Cost Pros and Cons for VDI in DataCenter
-
I was just asked to provide proposals for a small company to evaluate; one for replace the in-house server and continue the cycle of replacing PCs, and one to go VDI with the Host in a data center.
Do any of you ( @scottalanmiller ) have a bullet point list that covers the pros and cons of VDI v. Traditional compute environments?
I'm going to write it all up for them, but I don't want to miss any of the hidden costs and benefits.
Thanks.
-
@JasGot said in Cost Pros and Cons for VDI in DataCenter:
one for replace the in-house server and continue the cycle of replacing PCs, and one to go VDI with the Host in a data center.
VDI still requires the PCs. How do they plan to access their VDI without them?
-
What will the users use to access those VDI's? Thin clients can typically still cost just as much as typical desktops ( $400-$1000+). Granted they should be a lot easier to manage, and they aren't that great for offline access or remote access (though I know in the past vendors made laptop like thin clients).
-
@JasGot said in Cost Pros and Cons for VDI in DataCenter:
Do any of you ( @scottalanmiller ) have a bullet point list that covers the pros and cons of VDI v. Traditional compute environments?
Don't think so, but I'll look.
VDI is focused on reduction in the cost of managing desktops while incurring lots of server-side complexity. Easy answer is... no SMB will get an advantage from it. Should be a foregone "never consider this" situation. No SMB has the scale or desktop complexity to make VDI viable. VDI has so much cost and complexity, and does solves a problem so trivial, that until the scale is massive, it just is absolutely nutty to talk about.
At a minimum, you need more server resources, server software, specialized skills and knowledge and IT time to make VDI work.
Then you need all the same PCs and support that you needed before on top of it. You move from common knowledge to special knowledge, from common software to special software. And you introduce all kinds of performance and reliability risks.
Replacing and managing PCs is dirt cheap. VDI is asinine expensive.
-
-
NTG uses VDI. And here is why it works for us....
- We don't run Windows. So the huge licensing cost and CPU costs of Windows doesn't exist.
- We already have PCs, so the VDI is just an extra tool on top.
- We already have the datacenter and server resources. We are just using spare cycles, not paying for more.

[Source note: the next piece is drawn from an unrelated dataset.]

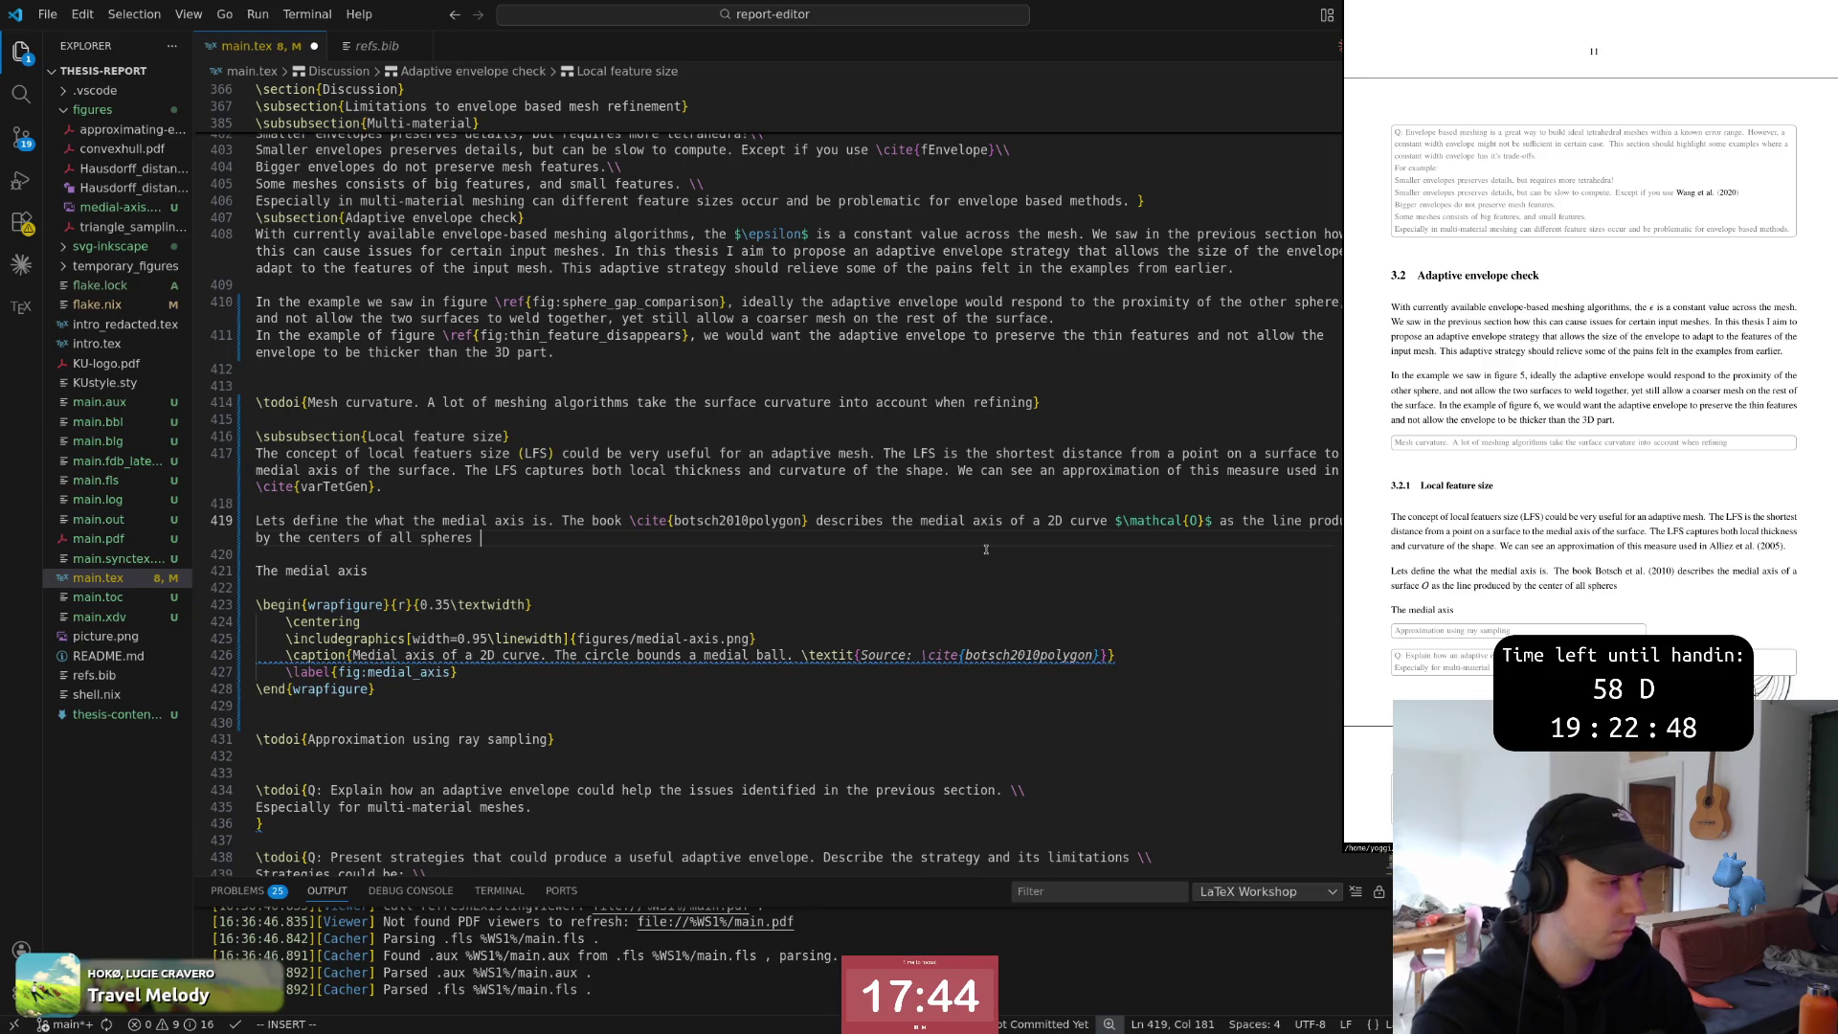
type("ircles")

- We justify the VDI for security reasons and the specific workflows of an MSP.
- The high cost expertise for it is already in-house, we aren't paying extra for that.
- Our server infrastructure is high availability already.
Normal companies have none of those factors, all of which are needed for us to make VDI plausible.
-
@scottalanmiller All-In-One Thin Clients.
-
Thanks. This will be good to make sure I don't miss any high points to demonstrate why it is a bad idea for this particular business.
-
@JasGot said in Cost Pros and Cons for VDI in DataCenter:
@scottalanmiller All-In-One Thin Clients.
That likely makes things even worse. All in ones are super expensive. So this would likely raise the cost over PCs, rather than lowering.
-
@JasGot said in Cost Pros and Cons for VDI in DataCenter:
Thanks. This will be good to make sure I don't miss any high points to demonstrate why it is a bad idea for this particular business.
The main "bad" is the complete lack of any benefits.
That's the real crux... absolutely zero reason to even consider it. Tons and tons of negatives, and what seems like no positives.